Russia: July 3, 2002


Relations between the Georgian Republic and Russia remain strained, particularly over the issue of Abkhazia. Russian Armed Forces Chief-of-Staff Anatoly Kvashnin delivered a letter to the State Duma on 3 July, accusing Georgian regular troops and local militiamen of illegally occupying positions in Abkhazia's Kodori Gorge. By the 2 April 2002 Kodori gorge settlement, Georgia was supposed to withdraw its troops from the area. Kvashnin also informed the Russian legislators that the Abkhaz leadership had appealed to the CIS military cooperation coordination headquarters for additional peacekeeping posts, particularly near Chkhalta village and on the Khid pass. 

However, Chechen rebels might create strange bedfellows.

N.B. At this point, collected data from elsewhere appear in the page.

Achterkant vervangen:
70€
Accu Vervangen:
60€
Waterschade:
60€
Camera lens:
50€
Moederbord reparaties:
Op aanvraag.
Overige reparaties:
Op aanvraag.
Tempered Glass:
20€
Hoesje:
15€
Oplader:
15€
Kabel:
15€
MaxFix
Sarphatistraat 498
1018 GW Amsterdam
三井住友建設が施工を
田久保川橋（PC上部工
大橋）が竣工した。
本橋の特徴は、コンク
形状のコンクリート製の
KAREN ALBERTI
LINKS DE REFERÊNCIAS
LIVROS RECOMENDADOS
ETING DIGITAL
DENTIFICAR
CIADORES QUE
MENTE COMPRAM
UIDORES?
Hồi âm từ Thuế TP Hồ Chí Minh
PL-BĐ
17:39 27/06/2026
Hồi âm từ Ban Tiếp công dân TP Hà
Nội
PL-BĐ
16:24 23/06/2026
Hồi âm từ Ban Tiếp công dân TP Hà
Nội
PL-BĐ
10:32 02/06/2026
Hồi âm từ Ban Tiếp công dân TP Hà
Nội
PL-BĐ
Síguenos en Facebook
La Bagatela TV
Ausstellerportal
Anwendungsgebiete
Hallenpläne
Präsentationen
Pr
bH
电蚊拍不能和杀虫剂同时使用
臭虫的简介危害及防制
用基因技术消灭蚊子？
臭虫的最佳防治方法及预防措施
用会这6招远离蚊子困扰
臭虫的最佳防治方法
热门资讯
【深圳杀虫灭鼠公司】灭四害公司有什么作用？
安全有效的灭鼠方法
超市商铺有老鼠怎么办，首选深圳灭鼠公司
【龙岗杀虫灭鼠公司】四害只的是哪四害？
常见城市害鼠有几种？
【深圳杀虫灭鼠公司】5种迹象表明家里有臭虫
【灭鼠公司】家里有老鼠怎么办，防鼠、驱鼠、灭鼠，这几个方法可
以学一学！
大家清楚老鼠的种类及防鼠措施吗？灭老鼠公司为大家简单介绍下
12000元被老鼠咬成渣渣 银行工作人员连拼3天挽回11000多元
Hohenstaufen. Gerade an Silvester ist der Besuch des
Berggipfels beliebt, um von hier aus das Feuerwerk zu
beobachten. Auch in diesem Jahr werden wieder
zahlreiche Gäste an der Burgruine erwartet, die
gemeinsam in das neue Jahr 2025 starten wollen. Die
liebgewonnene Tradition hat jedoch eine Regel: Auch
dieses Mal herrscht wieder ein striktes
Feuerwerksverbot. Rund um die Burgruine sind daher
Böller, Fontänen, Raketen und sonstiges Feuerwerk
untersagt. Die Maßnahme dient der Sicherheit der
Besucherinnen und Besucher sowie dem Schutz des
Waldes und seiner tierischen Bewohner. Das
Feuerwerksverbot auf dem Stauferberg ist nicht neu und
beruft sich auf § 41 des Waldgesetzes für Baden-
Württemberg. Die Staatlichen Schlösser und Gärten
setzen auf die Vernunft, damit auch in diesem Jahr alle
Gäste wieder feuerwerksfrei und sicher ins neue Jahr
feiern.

Russian radio intercepts indicate that rebel leader Aslan Maskhadov is actively negotiating with rebel warlord Ruslan Gelayev, trying to convince him to slip his 250 - 300 fighters from Georgia's Pankisi Gorge into Chechnya by mid-July. Georgian political observer Ramaz Klimiashvili noted that Tbilisi might consider a joint Georgia-Russia-U.S. raid against Chechen rebels hiding in the gorge. If Georgia agrees to Russian participation in reestablishing order in the Pankisi, it would gain the political capital to raise the Abkhaz and South Ossetian issues in future talks with Moscow. Klimiashvili admitted that there were many people in Georgia's current administration who would object to any form of cooperation, since a successful operation would bring an end to their lucrative trade in illegal immigrants, arms and drugs through the Pankisi into Chechnya. - Adam Geibel

In Chechnya, a Russian Health Ministry official and his two bodyguard were killed in an ambush. This attack was said to have something to do with the officials investigation of corruption in Chechnya (money for health programs being stolen by officials.)